Schreiben Sie sämtliche unten stehenden Zeilen Wort für Wort ab. Lassen Sie die Bilder dabei weg.

Einträge des Datensatzes
━━━━━━━━━━

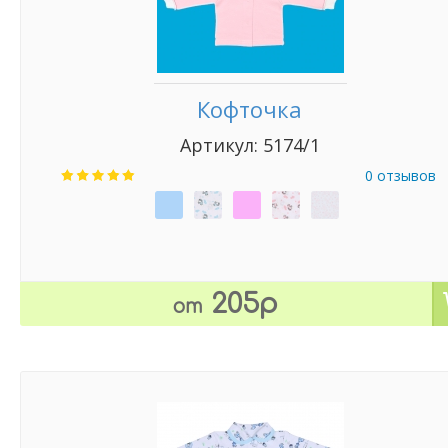
Кофточка
Артикул: 5174/1
0 отзывов
205р
от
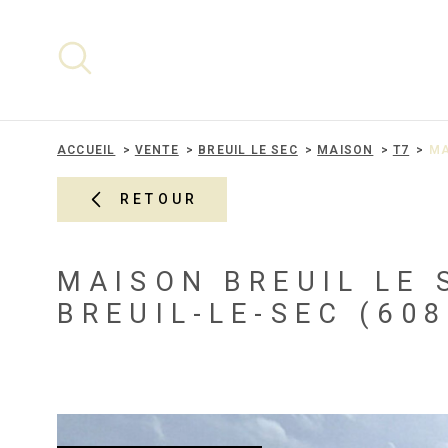
Aller
Aller
Aller
Aller
à
à
au
au
:
la
menu
contenu
recherche
principal
ACCUEIL
VENTE
BREUIL LE SEC
MAISON
T7
MA
RETOUR
MAISON BREUIL LE 
BREUIL-LE-SEC (608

━━━━━━━━━━

→ Lösung der Aufgabe
Кофточка
Артикул: 5174/1
0 отзывов
205р
от
Aller
Aller
Aller
Aller
à
à
au
au
:
la
menu
contenu
recherche
principal
ACCUEIL
VENTE
BREUIL LE SEC
MAISON
T7
MA
RETOUR
MAISON BREUIL LE 
BREUIL-LE-SEC (608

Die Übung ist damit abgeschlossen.